Exercícios.
a - Extraia do trecho sobre a convolação da recuperação em falência a passagem que vai de "Na hipótese, o" até "do plano vigente.", sem alterar nenhuma palavra.
b - Por favor, dê continuidade ao trecho sobre a convolação da recuperação em falência a partir de onde ele para.

Trecho do texto.
┄┄┄┄┄┄┄┄┄┄

Na hipótese, o Juízo da recuperação convolou a recuperação da recorrente em falência, com base nos arts. 61, § 1º, e 73, IV, da Lei n. 11.101/2005, considerando como situação caracaterizadora do descumprimento das obrigações do plano a confissão da recuperanda de impossibilidade de continuar adimplindo o plano aprovado e homologado, na oportunidade em que a sociedade devedora requereu àquele Juízo a realização de nova assembleia com o propósito de modificação do plano vigente.

┄┄┄┄┄┄┄┄┄┄

Dados registrados.
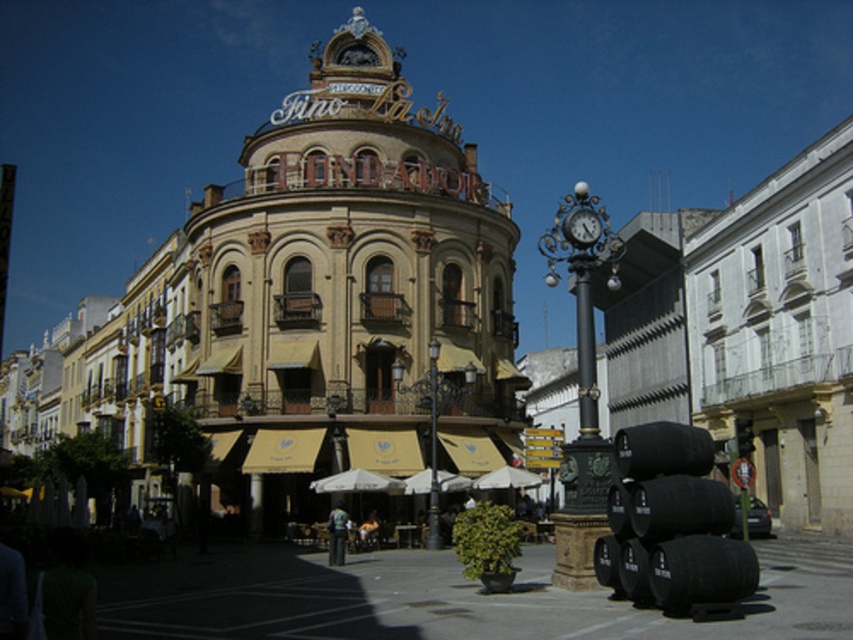
What is the purpose of the point at coordinates (351, 291) in the image?

The point at coordinates (351, 291) marks the location of the gold metallic sign at center.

┄┄┄┄┄┄┄┄┄┄

Respostas por tarefa.
a -
Na hipótese, o Juízo da recuperação convolou a recuperação da recorrente em falência, com base nos arts. 61, § 1º, e 73, IV, da Lei n. 11.101/2005, considerando como situação caracaterizadora do descumprimento das obrigações do plano a confissão da recuperanda de impossibilidade de continuar adimplindo o plano aprovado e homologado, na oportunidade em que a sociedade devedora requereu àquele Juízo a realização de nova assembleia com o propósito de modificação do plano vigente.

b -
Tal situação, contudo, não configura o real descumprimento das obrigações do plano ensejador da convolação em falência, mas uma mera conjectura, que pode, inclusive, nem ocorrer, a ampliar indevidamente o alcance do texto legal. Não cabe ao Juízo da recuperação, nesse contexto, antecipar-se no decreto falimentar, antevendo uma possível (mas incerta) inexecução das obrigações constantes do plano, a pretexto de incidência do art. 61, § 1º e, por conseguinte, do art. 73, IV, ambos da Lei n. 11.101/2005, sem que efetivamente tenha ocorrido o descumprimento, pois tal proceder caracteriza uma ampliação indevida do alcance da norma, conferindo interpretação extensiva a dispositivo legal que só comporta interpretação restritiva.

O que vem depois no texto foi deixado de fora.